_WORK INSTRUCTIONS:_
Reproduce word for word the lines of the material below, starting at the line that contains "5.82 to 6.04" and ending at the line that contains "Reading left to right, read", with both of those lines included.

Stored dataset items
-=-=-

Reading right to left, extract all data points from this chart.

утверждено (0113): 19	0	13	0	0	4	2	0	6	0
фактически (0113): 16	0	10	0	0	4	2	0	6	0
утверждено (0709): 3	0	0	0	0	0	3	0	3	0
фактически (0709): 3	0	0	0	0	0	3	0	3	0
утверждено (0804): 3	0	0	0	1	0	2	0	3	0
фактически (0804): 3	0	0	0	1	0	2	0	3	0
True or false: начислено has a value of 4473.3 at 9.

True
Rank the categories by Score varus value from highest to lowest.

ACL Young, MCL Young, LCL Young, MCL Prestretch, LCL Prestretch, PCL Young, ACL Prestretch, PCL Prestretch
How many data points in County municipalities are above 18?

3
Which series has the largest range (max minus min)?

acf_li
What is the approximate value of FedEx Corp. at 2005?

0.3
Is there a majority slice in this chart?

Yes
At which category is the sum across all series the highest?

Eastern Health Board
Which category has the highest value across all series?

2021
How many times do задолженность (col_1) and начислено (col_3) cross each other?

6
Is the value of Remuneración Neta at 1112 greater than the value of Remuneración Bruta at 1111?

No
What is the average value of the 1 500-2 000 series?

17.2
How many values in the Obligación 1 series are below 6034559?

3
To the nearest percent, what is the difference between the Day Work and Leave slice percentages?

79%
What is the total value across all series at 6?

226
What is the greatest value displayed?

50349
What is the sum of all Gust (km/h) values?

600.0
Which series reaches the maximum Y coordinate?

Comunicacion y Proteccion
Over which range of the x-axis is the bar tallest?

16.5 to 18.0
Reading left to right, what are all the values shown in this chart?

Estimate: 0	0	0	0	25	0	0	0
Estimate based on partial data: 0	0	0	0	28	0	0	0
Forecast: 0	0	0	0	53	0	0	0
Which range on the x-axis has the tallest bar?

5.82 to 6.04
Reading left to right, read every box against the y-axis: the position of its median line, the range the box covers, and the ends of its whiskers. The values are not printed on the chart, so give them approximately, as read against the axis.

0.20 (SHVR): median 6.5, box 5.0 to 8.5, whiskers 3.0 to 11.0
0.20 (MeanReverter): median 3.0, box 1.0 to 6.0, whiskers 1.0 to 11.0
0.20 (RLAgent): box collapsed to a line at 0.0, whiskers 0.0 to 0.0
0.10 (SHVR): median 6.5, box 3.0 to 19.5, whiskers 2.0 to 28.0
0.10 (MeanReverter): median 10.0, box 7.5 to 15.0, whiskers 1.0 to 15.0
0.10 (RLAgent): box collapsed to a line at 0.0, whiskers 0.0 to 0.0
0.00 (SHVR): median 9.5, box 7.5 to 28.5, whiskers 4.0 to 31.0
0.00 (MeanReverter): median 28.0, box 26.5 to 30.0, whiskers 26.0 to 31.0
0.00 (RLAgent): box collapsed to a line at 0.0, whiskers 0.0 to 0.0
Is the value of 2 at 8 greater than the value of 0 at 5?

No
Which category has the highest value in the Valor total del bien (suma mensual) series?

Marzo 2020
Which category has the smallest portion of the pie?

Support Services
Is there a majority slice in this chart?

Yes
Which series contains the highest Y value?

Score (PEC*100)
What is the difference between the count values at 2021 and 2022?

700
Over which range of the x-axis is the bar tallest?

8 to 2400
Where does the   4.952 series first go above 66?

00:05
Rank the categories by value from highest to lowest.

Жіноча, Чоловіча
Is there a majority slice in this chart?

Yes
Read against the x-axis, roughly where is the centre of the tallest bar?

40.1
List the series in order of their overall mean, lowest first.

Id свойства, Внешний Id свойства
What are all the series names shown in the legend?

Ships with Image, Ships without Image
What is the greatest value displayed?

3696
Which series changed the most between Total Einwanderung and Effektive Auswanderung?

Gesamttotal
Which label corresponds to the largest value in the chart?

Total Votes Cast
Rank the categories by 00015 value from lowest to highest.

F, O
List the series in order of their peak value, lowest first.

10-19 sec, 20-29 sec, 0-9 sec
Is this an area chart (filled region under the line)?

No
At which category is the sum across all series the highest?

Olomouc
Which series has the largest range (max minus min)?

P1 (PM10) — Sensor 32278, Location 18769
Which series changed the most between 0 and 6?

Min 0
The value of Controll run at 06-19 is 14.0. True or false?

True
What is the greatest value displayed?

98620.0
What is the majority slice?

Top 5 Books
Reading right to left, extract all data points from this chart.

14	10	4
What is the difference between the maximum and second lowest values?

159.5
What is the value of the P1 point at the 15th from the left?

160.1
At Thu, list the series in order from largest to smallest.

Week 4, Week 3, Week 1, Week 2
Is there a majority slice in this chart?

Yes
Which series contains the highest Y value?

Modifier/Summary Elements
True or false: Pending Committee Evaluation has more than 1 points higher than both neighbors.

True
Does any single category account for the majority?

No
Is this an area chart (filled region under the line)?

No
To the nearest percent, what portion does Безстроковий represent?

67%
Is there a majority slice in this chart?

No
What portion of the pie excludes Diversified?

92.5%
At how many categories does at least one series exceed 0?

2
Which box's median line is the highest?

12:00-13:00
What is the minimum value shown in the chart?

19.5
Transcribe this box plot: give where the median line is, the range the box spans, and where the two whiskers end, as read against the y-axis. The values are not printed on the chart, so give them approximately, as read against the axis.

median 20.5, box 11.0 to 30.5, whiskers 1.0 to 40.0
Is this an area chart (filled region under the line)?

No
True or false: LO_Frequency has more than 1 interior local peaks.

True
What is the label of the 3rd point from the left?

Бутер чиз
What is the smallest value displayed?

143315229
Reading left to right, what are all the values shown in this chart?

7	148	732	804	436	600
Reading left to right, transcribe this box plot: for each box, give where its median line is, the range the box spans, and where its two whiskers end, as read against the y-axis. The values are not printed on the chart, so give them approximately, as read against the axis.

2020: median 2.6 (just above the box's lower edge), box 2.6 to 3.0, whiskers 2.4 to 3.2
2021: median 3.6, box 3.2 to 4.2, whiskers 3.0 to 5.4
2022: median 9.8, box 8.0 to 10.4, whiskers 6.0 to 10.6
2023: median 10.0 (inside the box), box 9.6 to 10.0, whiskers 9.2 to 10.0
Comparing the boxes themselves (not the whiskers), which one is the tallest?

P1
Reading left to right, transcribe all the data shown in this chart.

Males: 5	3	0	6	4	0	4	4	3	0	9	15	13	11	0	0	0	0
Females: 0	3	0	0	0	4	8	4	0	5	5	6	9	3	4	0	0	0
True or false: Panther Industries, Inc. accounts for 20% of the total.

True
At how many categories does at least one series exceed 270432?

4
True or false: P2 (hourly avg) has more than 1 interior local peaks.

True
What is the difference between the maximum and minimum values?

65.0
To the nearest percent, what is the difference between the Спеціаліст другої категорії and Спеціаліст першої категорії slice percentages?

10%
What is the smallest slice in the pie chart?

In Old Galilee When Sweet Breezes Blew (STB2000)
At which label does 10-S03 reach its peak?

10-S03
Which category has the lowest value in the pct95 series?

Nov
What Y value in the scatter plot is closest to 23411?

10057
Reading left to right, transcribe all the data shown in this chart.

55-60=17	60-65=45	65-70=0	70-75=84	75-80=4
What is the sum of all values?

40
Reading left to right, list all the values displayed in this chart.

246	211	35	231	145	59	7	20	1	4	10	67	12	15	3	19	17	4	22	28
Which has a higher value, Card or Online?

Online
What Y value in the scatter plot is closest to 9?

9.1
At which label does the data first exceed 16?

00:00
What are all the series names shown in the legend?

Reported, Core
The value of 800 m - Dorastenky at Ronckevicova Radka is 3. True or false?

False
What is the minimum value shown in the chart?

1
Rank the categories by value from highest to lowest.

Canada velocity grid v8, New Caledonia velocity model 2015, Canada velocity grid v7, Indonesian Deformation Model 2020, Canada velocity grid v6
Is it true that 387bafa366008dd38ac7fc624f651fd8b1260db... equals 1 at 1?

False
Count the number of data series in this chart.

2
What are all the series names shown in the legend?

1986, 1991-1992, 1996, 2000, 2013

-=-=-

_RESULT FOR THIS TASK:_
5.82 to 6.04
Reading left to right, read every box against the y-axis: the position of its median line, the range the box covers, and the ends of its whiskers. The values are not printed on the chart, so give them approximately, as read against the axis.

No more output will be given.